I set up an OpenVPN server on DigitalOcean from scratch and it wasn't nearly as easy to use as I expected. Connecting from ubuntu meant connections would randomly hang and I'd have to restart the client and iPhone didn't work out without some third party app. Honestly if I weren't in Ukraine I would have given up completely, but paranoia is justified in Kiev.


Use IKEv2 instead -- it's natively supported in iOS/macOS. I'm using [this](https://github.com/gaomd/docker-ikev2-vpn-server) Docker recipe on the $5 Digital Ocean instance and it works great. Also setup was much easier than OpenVPN.


I have no experience with iDevices, but when I did use OpenVPN on Android I found it to be reliable.

If you find 3rd party apps unrelibale, perhaps you could try setting up a server that uses one of the protocols that are officially supported out-of-the-box (https://support.apple.com/en-us/HT201533) and see if they are less troublesome?


Third-party app? OpenVPN Connect is first-party, and I've been using it for years now with no trouble.


Third-party as in non-Apple. It's taking over my networking so I'd prefer it was baked right into the operating system.


It just works. Why reinvent the wheel ?


It takes more configuration, and does not seem to have some of the nice properties, like direct connection between two VPN-connected hosts when on the same LAN. It's a killer feature for me, when I can sync a gig or two between my laptop and my home server when at home, without routing them through a box outside the LAN.


> like direct connection between two VPN-connected hosts when on the same LAN

If they are on the same LAN then they should be able to see each other through the local interface.

If connections between them using local addresses are going through the VPN then you have a routing issue - even with the OpenVPN interface set as your default gateway the gateway for the local subnet should still be the local, presumably physical, network interface.

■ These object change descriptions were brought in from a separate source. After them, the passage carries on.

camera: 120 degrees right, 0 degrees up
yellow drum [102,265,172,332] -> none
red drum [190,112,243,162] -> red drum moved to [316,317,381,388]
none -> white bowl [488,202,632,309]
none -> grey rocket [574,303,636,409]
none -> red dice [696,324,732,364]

If you are using VPN provided addresses (or public addresses) for the connections then that is the issue. It shouldn't be the VPN's job to say "I think this should be routed locally instead".

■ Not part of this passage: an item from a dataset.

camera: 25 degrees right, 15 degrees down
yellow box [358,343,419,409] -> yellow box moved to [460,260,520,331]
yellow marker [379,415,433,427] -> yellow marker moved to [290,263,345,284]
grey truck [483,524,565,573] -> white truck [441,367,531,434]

If you are using non-local local addresses, i.e. if you have two subnets on your physical network are talking between them, then you need to set the gateways for those subnets appropriately. The VPN will see them as separate networks (they are addressing-wise) and again it is not its job to decide routing apart from for its own virtual network.

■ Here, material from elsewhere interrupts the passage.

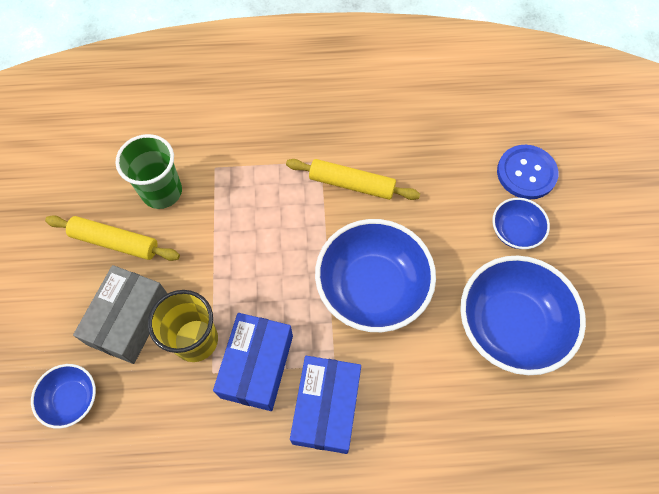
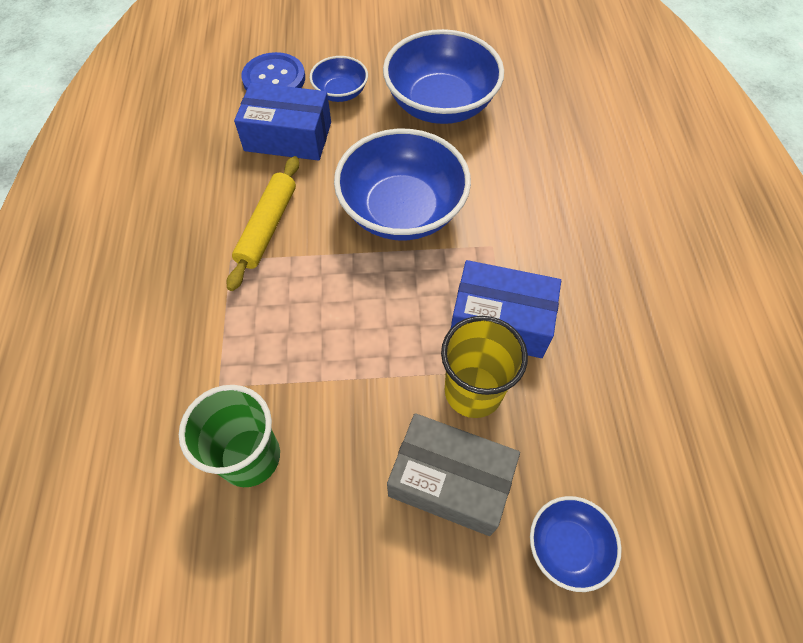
camera: 90 degrees left, 5 degrees down
yellow rolling pin [45,215,180,261] -> none
blue box [290,356,361,454] -> blue box moved to [234,82,331,161]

I want a private network which has its traffic encrypted while routed over public internet, and just always use the names bound to that private network, not caring about the local physical addresses I receive from a particular point of connection.

I also don't want to pass the traffic over a remote gateway if a local link is available.

I don't know and don/t care if it's a "VPN proper" or something else, as long as it gives me an IP interface with these properties, and is open-source.

ZeroTier provides that. Tinc provides that. OpenVPN provides something more narrow, which I happen to prefer less.


If you use local addresses (or names that map to local addresses) and your data is going over the VPN then you have a routing problem that is not OpenVPN's (or any other VPN's) fault. If you set the VPN as the default gateway it should only end up being the default for non-local addresses.

Either that or the names are not getting mapped to local addresses as you expect, so the second possibility is a name resolution problem. If you have a split-DNS setup this could be because DNS requests are getting sent out through the VPN your the DNS servers are seeing you as external and giving out public addresses instead of local ones.